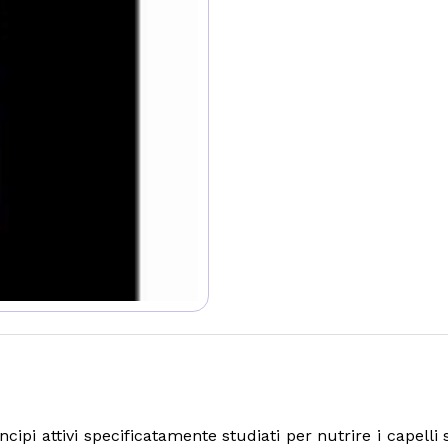
incipi attivi specificatamente studiati per nutrire i capel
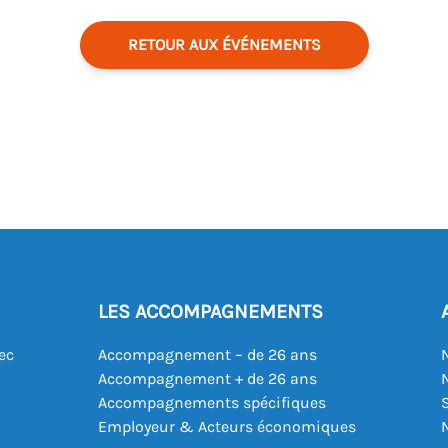
RETOUR AUX ÉVÉNEMENTS
LES ACCOMPAGNEMENTS
ec
Accompagnement – de 26 ans
Accompagnement + de 26 ans
Accompagnements spécifiques
Employeur & Acteurs économiques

• YOUR TASK: Write out the text of every record above, line for line and unchanged, without the pictures.

• REPLY TO THE EXERCISE:
incipi attivi specificatamente studiati per nutrire i capel
RETOUR AUX ÉVÉNEMENTS
LES ACCOMPAGNEMENTS
ec
Accompagnement – de 26 ans
Accompagnement + de 26 ans
Accompagnements spécifiques
Employeur & Acteurs économiques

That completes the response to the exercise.